If you do not have a DISPLAY redirected to your local machine you can monitor the cluster by typing beostatus -c. You will see a screen very similar to top that will automaniclly update the screen with information about the nodes.
If you do have a display redirected you can use the graphical monitoring tool. You can acccess it by typing beostatus. After a short delay you will have a nice Colored GUI you can use to monitor various aspects of the cluster. You can change the style of the graphs by clicking on the Mode menu. You can exit the program by either closing the window, or clicking on the File menu and selecting Quit
To view online cluster click status here. The screen will refreash automatically after 5 seconds. Note that only the node status is reported here, the output is identical to running beostatus from the command line. Job and queue status coming soon!

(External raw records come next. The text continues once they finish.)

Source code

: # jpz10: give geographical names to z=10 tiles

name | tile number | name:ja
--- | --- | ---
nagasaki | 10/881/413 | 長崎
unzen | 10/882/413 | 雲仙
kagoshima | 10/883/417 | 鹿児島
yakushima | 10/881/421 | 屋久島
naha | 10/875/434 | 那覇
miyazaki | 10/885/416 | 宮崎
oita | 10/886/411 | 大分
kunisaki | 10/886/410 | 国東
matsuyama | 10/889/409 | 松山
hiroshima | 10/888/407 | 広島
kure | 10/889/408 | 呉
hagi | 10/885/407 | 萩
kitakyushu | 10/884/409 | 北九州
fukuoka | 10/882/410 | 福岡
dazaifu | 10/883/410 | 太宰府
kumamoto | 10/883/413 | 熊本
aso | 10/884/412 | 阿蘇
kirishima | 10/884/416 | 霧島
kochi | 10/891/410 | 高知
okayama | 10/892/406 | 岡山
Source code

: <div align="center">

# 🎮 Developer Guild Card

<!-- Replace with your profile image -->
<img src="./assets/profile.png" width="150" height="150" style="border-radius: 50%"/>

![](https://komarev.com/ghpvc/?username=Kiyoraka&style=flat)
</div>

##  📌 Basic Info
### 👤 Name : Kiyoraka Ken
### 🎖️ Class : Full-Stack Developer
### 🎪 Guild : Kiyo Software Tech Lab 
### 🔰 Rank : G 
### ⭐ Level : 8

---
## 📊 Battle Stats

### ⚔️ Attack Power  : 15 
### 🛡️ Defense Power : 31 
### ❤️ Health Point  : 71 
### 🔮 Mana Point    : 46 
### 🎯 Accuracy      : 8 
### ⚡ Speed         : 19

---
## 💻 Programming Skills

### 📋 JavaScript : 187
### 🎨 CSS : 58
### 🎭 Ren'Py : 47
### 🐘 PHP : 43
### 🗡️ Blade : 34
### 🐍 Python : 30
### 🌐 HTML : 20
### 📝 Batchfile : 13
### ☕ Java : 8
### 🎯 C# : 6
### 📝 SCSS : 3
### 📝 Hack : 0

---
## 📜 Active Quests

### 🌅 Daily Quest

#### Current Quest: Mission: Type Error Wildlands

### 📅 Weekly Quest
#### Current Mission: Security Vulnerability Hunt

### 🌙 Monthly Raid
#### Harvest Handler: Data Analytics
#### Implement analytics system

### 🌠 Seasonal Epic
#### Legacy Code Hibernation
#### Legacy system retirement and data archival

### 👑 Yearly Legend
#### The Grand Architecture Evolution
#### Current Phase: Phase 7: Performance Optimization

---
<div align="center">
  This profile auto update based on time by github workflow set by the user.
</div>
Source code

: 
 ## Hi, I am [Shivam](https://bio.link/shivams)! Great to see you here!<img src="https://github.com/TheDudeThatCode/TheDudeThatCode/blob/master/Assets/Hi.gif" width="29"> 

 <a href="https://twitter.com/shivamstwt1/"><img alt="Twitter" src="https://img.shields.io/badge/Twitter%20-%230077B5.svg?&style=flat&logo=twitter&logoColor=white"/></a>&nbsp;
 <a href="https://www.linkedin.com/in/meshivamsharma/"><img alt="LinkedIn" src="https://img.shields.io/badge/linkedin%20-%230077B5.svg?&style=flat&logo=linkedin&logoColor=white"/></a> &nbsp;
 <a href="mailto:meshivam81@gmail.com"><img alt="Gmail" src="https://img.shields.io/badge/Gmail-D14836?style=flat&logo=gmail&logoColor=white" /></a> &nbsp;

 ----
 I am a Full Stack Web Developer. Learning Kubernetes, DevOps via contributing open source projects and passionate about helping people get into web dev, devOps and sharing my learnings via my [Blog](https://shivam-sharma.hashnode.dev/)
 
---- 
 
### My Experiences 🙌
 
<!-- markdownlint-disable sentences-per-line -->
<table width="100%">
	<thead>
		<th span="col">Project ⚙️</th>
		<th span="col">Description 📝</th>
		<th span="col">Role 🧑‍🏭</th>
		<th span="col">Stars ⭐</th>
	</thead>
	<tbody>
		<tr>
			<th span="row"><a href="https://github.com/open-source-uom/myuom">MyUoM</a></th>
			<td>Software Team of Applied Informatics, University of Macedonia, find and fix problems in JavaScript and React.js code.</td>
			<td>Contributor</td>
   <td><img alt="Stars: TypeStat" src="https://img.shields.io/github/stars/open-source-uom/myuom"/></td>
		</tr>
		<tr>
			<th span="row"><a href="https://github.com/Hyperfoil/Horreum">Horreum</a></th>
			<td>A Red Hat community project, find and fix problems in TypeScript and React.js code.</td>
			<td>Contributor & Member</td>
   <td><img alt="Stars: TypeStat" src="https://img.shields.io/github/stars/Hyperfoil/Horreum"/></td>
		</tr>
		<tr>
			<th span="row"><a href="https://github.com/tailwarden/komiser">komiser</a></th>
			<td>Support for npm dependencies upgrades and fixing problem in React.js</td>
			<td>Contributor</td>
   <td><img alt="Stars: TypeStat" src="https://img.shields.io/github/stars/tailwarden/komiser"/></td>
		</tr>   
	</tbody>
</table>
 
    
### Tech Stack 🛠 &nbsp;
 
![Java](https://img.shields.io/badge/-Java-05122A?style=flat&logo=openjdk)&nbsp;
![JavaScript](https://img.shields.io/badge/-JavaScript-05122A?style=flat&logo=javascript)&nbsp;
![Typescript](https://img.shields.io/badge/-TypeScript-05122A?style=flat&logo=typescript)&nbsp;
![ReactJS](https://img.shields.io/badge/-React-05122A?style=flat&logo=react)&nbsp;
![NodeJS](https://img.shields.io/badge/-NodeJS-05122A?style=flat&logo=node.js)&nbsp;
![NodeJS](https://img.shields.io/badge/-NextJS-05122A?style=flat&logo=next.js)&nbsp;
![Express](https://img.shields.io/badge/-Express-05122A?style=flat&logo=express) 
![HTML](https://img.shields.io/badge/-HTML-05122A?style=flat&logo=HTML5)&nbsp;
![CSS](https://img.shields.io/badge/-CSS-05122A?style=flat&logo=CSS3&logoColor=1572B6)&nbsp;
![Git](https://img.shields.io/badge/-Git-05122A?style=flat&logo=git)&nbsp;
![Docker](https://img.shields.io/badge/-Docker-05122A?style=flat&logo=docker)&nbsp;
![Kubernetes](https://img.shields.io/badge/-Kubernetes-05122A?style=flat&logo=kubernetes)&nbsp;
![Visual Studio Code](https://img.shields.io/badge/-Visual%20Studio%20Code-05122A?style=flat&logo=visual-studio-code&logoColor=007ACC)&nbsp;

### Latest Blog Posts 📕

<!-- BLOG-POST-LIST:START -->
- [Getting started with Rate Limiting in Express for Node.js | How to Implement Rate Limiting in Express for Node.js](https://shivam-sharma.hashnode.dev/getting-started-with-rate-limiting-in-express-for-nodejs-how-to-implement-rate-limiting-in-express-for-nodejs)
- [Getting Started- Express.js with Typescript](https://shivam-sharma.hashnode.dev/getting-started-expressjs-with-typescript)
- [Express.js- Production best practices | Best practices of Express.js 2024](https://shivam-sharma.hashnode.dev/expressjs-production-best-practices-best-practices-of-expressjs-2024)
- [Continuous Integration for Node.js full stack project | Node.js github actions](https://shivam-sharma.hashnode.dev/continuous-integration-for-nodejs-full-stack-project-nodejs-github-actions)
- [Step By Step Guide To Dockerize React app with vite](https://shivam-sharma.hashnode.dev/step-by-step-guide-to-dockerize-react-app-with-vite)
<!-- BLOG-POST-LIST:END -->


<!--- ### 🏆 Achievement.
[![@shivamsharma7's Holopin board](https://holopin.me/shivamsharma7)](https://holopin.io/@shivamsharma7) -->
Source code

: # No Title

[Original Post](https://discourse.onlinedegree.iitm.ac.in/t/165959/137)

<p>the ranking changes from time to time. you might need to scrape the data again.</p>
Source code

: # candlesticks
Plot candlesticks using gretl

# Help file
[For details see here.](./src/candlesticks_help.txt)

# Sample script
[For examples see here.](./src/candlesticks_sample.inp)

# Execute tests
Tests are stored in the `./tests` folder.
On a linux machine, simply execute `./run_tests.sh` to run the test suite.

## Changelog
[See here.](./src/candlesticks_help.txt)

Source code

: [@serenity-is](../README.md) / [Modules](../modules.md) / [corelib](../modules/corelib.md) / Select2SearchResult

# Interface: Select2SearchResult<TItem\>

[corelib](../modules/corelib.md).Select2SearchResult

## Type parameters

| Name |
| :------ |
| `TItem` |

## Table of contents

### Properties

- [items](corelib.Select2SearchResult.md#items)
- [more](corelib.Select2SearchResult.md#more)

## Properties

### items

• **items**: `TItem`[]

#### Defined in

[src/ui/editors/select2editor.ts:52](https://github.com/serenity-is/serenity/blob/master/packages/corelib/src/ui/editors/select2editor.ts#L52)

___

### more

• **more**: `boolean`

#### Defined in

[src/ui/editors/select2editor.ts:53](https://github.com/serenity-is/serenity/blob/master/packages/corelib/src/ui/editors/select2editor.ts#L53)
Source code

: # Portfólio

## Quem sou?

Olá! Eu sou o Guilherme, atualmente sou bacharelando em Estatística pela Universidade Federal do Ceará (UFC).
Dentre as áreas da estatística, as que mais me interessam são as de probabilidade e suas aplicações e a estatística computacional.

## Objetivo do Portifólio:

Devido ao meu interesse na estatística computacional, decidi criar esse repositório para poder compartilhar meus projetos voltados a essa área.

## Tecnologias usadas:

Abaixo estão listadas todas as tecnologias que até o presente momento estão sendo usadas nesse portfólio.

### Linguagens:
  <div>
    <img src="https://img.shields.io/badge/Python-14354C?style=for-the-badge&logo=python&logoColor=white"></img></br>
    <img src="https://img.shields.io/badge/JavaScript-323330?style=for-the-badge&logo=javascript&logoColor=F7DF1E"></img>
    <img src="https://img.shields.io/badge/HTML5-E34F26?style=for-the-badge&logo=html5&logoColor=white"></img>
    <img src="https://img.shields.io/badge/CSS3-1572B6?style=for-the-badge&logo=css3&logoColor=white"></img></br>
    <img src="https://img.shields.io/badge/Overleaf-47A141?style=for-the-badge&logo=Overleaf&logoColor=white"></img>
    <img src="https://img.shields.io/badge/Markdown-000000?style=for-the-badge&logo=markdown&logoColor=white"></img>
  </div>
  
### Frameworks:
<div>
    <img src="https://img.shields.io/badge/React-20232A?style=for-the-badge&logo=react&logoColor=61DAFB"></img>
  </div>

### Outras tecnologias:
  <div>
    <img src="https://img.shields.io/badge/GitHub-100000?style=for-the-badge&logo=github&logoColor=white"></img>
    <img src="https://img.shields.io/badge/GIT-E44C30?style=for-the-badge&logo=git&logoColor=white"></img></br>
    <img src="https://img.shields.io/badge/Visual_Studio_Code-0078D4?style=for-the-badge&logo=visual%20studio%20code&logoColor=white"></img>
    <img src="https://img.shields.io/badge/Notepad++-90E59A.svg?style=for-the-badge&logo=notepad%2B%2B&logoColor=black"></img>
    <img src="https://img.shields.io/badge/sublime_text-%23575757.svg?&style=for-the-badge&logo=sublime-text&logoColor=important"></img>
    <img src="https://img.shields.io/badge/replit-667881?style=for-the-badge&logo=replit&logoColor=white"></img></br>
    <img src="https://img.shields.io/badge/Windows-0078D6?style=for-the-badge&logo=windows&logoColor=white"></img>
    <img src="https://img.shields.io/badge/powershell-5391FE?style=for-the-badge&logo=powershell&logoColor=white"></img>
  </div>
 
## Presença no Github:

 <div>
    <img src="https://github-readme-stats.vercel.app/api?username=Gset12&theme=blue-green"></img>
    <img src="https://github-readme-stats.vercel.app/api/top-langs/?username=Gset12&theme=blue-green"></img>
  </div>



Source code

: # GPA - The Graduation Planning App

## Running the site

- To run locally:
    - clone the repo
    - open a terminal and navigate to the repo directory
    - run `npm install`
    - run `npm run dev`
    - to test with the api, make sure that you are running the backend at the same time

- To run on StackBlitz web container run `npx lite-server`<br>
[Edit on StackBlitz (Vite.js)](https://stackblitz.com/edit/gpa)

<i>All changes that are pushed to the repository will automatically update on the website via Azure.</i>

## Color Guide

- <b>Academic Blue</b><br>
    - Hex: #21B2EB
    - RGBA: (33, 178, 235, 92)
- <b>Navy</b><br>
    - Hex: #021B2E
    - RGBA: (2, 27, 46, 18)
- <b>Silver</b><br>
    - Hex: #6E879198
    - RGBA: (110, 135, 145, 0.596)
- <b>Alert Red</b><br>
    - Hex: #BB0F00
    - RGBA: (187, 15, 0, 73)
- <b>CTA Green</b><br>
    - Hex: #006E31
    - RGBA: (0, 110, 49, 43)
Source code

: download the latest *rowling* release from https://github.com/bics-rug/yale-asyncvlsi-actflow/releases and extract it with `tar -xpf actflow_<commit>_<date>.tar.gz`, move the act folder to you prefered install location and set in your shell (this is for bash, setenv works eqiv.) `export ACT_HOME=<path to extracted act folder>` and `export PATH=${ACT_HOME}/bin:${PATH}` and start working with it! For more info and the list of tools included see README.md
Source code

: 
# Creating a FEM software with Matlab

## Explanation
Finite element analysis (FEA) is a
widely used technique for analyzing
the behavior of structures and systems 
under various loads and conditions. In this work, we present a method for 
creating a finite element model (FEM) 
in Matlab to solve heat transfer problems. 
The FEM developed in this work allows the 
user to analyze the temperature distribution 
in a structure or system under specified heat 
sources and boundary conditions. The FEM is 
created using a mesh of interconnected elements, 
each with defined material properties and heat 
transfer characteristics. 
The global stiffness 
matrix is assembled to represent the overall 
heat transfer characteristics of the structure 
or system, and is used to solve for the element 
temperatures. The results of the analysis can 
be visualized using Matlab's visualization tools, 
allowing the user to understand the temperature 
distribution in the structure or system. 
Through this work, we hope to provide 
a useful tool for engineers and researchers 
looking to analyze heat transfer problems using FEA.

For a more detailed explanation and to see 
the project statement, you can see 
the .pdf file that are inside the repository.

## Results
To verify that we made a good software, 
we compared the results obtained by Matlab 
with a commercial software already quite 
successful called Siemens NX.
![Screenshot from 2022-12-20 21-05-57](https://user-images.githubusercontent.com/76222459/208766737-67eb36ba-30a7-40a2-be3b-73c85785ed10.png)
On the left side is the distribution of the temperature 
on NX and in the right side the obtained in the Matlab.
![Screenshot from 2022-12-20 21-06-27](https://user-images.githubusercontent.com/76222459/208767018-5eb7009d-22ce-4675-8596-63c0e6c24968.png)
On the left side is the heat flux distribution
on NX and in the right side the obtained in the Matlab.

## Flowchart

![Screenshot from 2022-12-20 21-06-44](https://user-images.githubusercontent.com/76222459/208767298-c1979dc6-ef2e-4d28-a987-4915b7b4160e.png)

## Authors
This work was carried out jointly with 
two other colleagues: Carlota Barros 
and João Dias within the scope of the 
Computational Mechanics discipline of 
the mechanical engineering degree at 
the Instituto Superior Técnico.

Check the status of your job using qstat. Here's an example with output:
[bjosh@hipas]$ qsub myjob && watch qstat -n
master:
Req'd Req'd Elap
Job ID Username Queue Jobname SessID NDS TSK Memory Time S Time
--------------- -------- -------- ---------- ------ --- --- ------ ----- - -----
15.hipas bjosh default myjob -- 1 -- -- 00:01 Q --
--
|
The watch command is used to execute the qstat -n command every 2 seconds by default. This will help you see the progression of events. Press Control-C to interrupt watch.
Some Helpful commands
| Command | Purpose |
|---|---|
ps -ef | bpstat -P |
Display all running jobs, with node number for each. |
qstat -Q |
Display status of all queues. |
qstat -n |
Display status of queued jobs. |
qstat -f JOBID |
Display very detailed information about JOBID. |
qstat -Q -f |
Display status of all queues in more detail. |
pbsnodes -a |
Display status of all nodes. |
qstat -an
Note your jobid(s).
qstat -f jobid
Note the process id(s) of your job(s).
ps -ef | bpstat -P | grep yourname
The number of the node running your job will be displayed in the first column of output.
When your job terminates, Torque will store its output and error streams in files in the script's work directory.
The output file is [JOBNAME].o[JOBID] by default. You can override that using the qsub -o PATH option.
The error file is [JOBNAME].e[JOBID] by default. You can override that using the qsub -e PATH option.
The qsub -j oe option can be used to join the output and error streams into a single file.